Centre of #Gonzalo is 45 km SSE of Cape Race right now. It's moving at 83km/h.— Natalie Thomas (@NatalieTWN) October 19, 2014
Sustained winds of 62 km/h were recorded near Cape Race, with peak wind gusts exceeding 80 km/h.
Nearly 50 millimetres of rain were reported in St. John's with wind gusts of up to 70 km/h.
At 6:27 Newfoundland Power reported that unplanned power outages due to severe weather were occurring in the North East Avalon area. A little before 8:30 a.m. all power outages had been fixed.

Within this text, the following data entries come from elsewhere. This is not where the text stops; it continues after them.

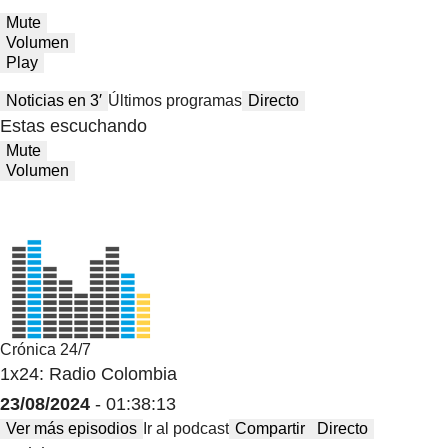
Mute
Volumen
Play
Noticias en 3′
Últimos programas
Directo
Estas escuchando
Mute
Volumen
Crónica 24/7
1x24: Radio Colombia
23/08/2024
- 01:38:13
Ver más episodios
Ir al podcast
Compartir
Directo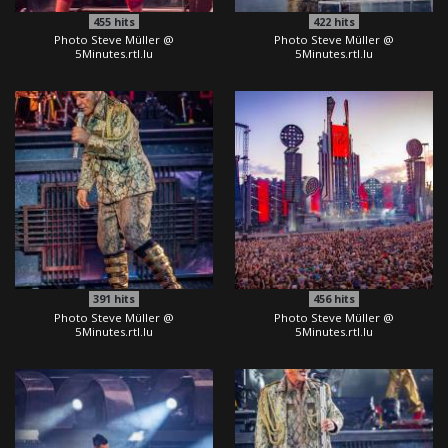
455
hits
422
hits
Photo Steve Müller @
Photo Steve Müller @
5Minutes.rtl.lu
5Minutes.rtl.lu
391
hits
456
hits
Photo Steve Müller @
Photo Steve Müller @
5Minutes.rtl.lu
5Minutes.rtl.lu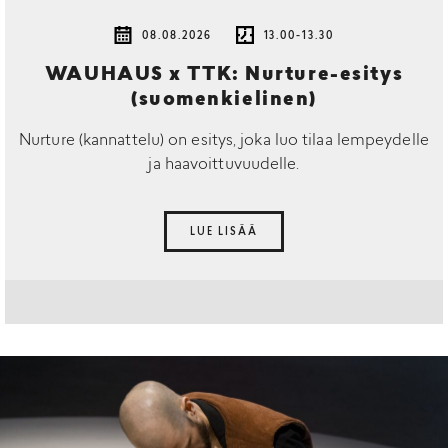
08.08.2026
13.00-13.30
WAUHAUS x TTK: Nurture-esitys
(suomenkielinen)
Nurture (kannattelu) on esitys, joka luo tilaa lempeydelle
ja haavoittuvuudelle.
LUE LISÄÄ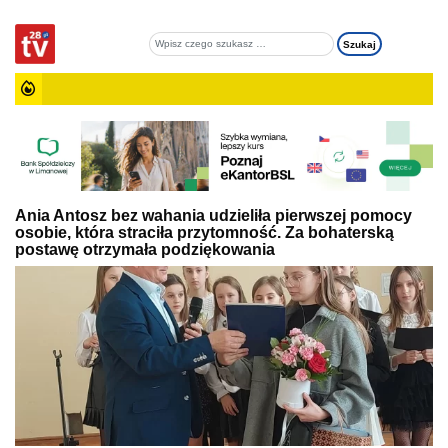
Ania Antosz bez wahania udzieliła pierwszej pomocy
osobie, która straciła przytomność. Za bohaterską
postawę otrzymała podziękowania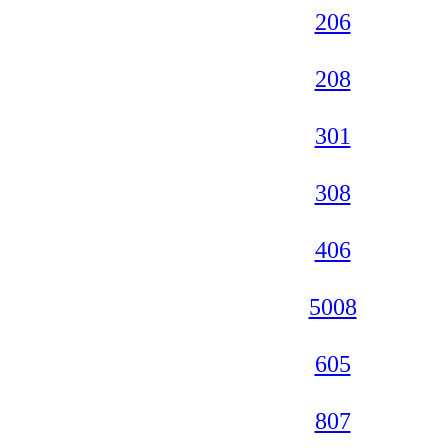
206
208
301
308
406
5008
605
807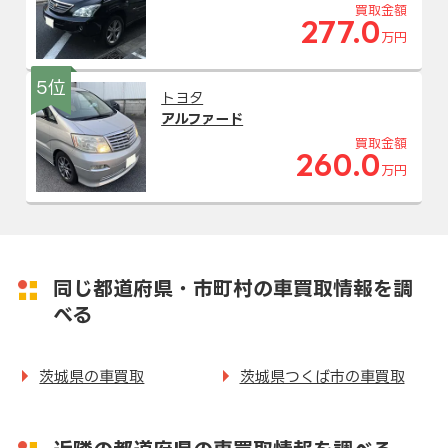
買取金額
277.0
万円
5位
トヨタ
アルファード
買取金額
260.0
万円
同じ都道府県・市町村の車買取情報を調
べる
茨城県の車買取
茨城県つくば市の車買取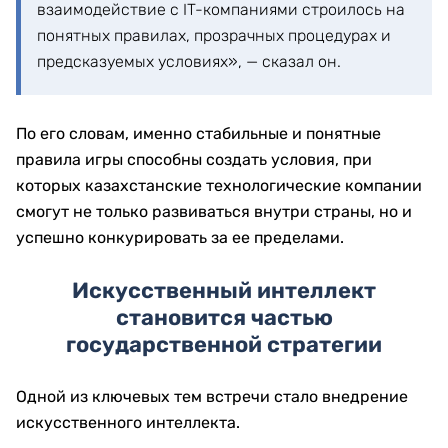
взаимодействие с IT-компаниями строилось на
понятных правилах, прозрачных процедурах и
предсказуемых условиях», — сказал он.
По его словам, именно стабильные и понятные
правила игры способны создать условия, при
которых казахстанские технологические компании
смогут не только развиваться внутри страны, но и
успешно конкурировать за ее пределами.
Искусственный интеллект
становится частью
государственной стратегии
Одной из ключевых тем встречи стало внедрение
искусственного интеллекта.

Crew on site to assess problems in area of Portugal Cove Road.— Newfoundland Power (@NFPower) October 19, 2014
Heavy rain bands courtesy of Gonzalo prompted rainfall warnings for much of the Avalon peninsula.

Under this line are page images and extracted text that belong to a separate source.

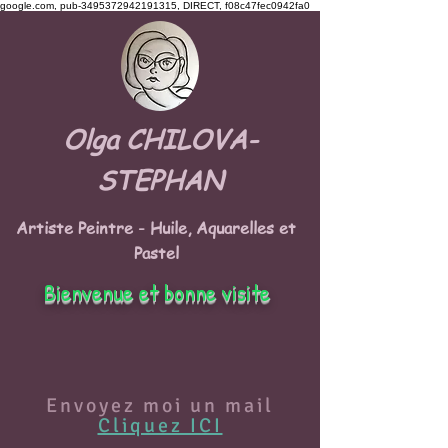
google.com, pub-3495372942191315, DIRECT, f08c47fec0942fa0
Olga CHILOVA-
STEPHAN
Artiste Peintre - Huile, Aquarelles et
Pastel
Bienvenue et bonne visite
Envoyez moi un mail
Cliquez ICI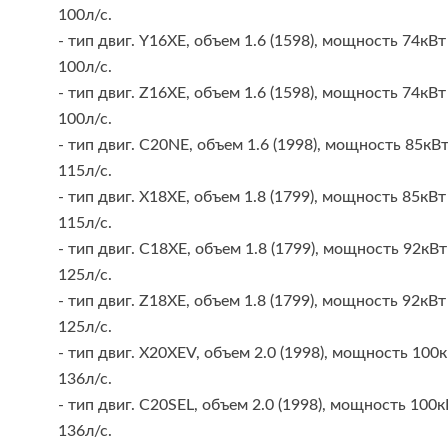
100л/с.
- тип двиг. Y16XE, объем 1.6 (1598), мощность 74кВт
100л/с.
- тип двиг. Z16XE, объем 1.6 (1598), мощность 74кВт
100л/с.
- тип двиг. C20NE, объем 1.6 (1998), мощность 85кВ
115л/с.
- тип двиг. X18XE, объем 1.8 (1799), мощность 85кВт
115л/с.
- тип двиг. C18XE, объем 1.8 (1799), мощность 92кВт
125л/с.
- тип двиг. Z18XE, объем 1.8 (1799), мощность 92кВт
125л/с.
- тип двиг. X20XEV, объем 2.0 (1998), мощность 100
136л/с.
- тип двиг. C20SEL, объем 2.0 (1998), мощность 100к
136л/с.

"Hurricane Gonzalo approaching from the southwest will pass just southeast of the Avalon Peninsula this morning," Environment Canada said in a statement. "Rain at times heavy and gusty winds will ease later this morning as the storm moves quickly away."
The rainfall warnings were dropped by 10 a.m. local time.

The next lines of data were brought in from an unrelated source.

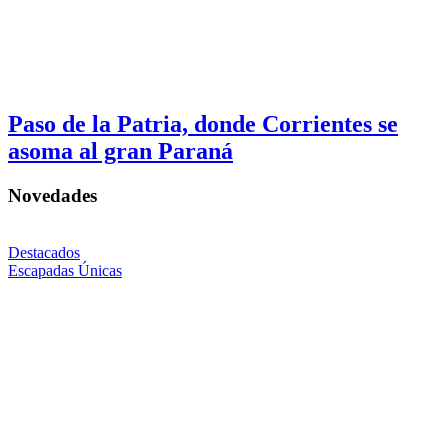
Paso de la Patria, donde Corrientes se
asoma al gran Paraná
Novedades
Destacados
Escapadas Únicas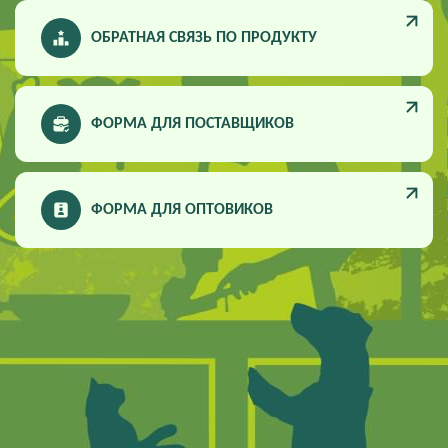
ОБРАТНАЯ СВЯЗЬ ПО ПРОДУКТУ
ФОРМА ДЛЯ ПОСТАВЩИКОВ
ФОРМА ДЛЯ ОПТОВИКОВ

The nasty weather wasn't enough to stop the runners of the 20k race "Cape to Cabot" that carried on despite the hurricane travelling nearby. The course layout takes them from Cape Spear before a final sprint up Signal Hill. Peter Bazeley was the first runner across the finish line.
Additionally, a special weather statement called out the fact that large waves were expected for the Burin Peninsula but the statement ended mid-morning.
"[Large waves] combined with elevated water levels may result in some coastal flooding, especially along southern facing shorelines," Environment Canada said.
Waves of up to 20 meters were also reported off the coast of Newfoundland.
#Gonzalo St. John's this morning heavy rain strong wind localized flooding see TWN TV
As Gonzalo continues to come in contact with the cold water, it will weaken from Category 1 to a post-tropical storm later this morning.
After Gonzalo moves out of the area, another system will move in. The Maritimes, including places like Cape Breton are the new target of the storm while parts of Labrador could see stronger winds.